§ **Source excerpt**

# Visualizing Vector Embedings 


### Install required binaries. 

In [33]:
!pip install -U  boto3 psycopg2-binary pgvector




### Import required libraries

In [34]:
import json, pandas as pd
import boto3

### Load sample product catalog data into dataframe.

In [35]:
df = pd.read_csv("./product_catalog.csv", sep="|")
df.head(5)

Unnamed: 0,p_category,p_name,p_description
0,Fruit,Apple,"Juicy and crisp apple, perfect for snacking or..."
1,Fruit,Banana,"Sweet and creamy banana, a nutritious addition..."
2,Fruit,Mango,"Exotic and flavorful mango, delicious eaten fr..."
3,Fruit,Orange,"Refreshing and citrusy orange, packed with vit..."
4,Fruit,Pineapple,"Fresh and tropical pineapple, known for its sw..."


### Review unique product categories in the sample data.

In [36]:
categories = sorted(df["p_category"].unique())
categories

['Electronics', 'Fruit', 'Furniture', 'Sport']

### Creating Amazon Bedrock client. Later we will be using this client to invoke one of the text embedding model.

In [37]:
def create_beddrock_client(region):
        bedrock_client = boto3.client("bedrock-runtime", region_name='us-east-1')

Dataset items:
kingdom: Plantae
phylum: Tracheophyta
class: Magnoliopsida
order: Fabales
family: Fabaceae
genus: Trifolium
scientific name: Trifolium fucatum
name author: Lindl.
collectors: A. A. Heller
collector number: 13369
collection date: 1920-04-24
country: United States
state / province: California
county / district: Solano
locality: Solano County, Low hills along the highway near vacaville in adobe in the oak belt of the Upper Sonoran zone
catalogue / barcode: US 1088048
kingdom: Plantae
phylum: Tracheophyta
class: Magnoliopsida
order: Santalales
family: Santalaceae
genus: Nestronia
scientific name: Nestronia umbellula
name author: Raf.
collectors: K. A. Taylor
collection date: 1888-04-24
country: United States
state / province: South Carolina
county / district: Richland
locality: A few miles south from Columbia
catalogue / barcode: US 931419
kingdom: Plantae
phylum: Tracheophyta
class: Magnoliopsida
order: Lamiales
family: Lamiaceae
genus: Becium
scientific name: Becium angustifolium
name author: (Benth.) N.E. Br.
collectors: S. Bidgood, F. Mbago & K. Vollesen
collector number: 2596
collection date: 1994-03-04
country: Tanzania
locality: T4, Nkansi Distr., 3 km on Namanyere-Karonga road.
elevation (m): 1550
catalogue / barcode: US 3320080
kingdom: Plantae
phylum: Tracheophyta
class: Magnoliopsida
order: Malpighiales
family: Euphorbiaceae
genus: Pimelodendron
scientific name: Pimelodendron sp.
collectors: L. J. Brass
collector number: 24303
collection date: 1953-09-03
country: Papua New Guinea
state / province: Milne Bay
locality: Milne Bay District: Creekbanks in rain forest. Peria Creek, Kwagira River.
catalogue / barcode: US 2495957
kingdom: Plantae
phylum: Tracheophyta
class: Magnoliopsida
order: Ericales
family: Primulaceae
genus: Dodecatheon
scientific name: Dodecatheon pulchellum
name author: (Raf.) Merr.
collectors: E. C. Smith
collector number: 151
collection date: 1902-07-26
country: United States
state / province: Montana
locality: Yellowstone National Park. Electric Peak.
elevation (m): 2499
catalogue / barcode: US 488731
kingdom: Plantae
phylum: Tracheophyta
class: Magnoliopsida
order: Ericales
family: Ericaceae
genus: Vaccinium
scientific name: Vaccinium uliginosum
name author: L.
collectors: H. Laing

§ **What to work on**
A - Using the vector embeddings notebook, say whether each statement agrees with it: (i) the product catalog file is read with "|" as the separator; (ii) the sample data has five unique product categories; (iii) the Bedrock client is created with the region us-west-2. Answer yes or no for each, quoting the deciding words.
B - Write out the part of the vector embeddings notebook between "Unnamed: 0,p_category,p_name,p_description" and "the sample data.", inclusive.

§ **The responses**
A -
(i) Yes: df = pd.read_csv("./product_catalog.csv", sep="|")
(ii) No: ['Electronics', 'Fruit', 'Furniture', 'Sport']
(iii) No: region_name='us-east-1'

B -
Unnamed: 0,p_category,p_name,p_description
0,Fruit,Apple,"Juicy and crisp apple, perfect for snacking or..."
1,Fruit,Banana,"Sweet and creamy banana, a nutritious addition..."
2,Fruit,Mango,"Exotic and flavorful mango, delicious eaten fr..."
3,Fruit,Orange,"Refreshing and citrusy orange, packed with vit..."
4,Fruit,Pineapple,"Fresh and tropical pineapple, known for its sw..."


### Review unique product categories in the sample data.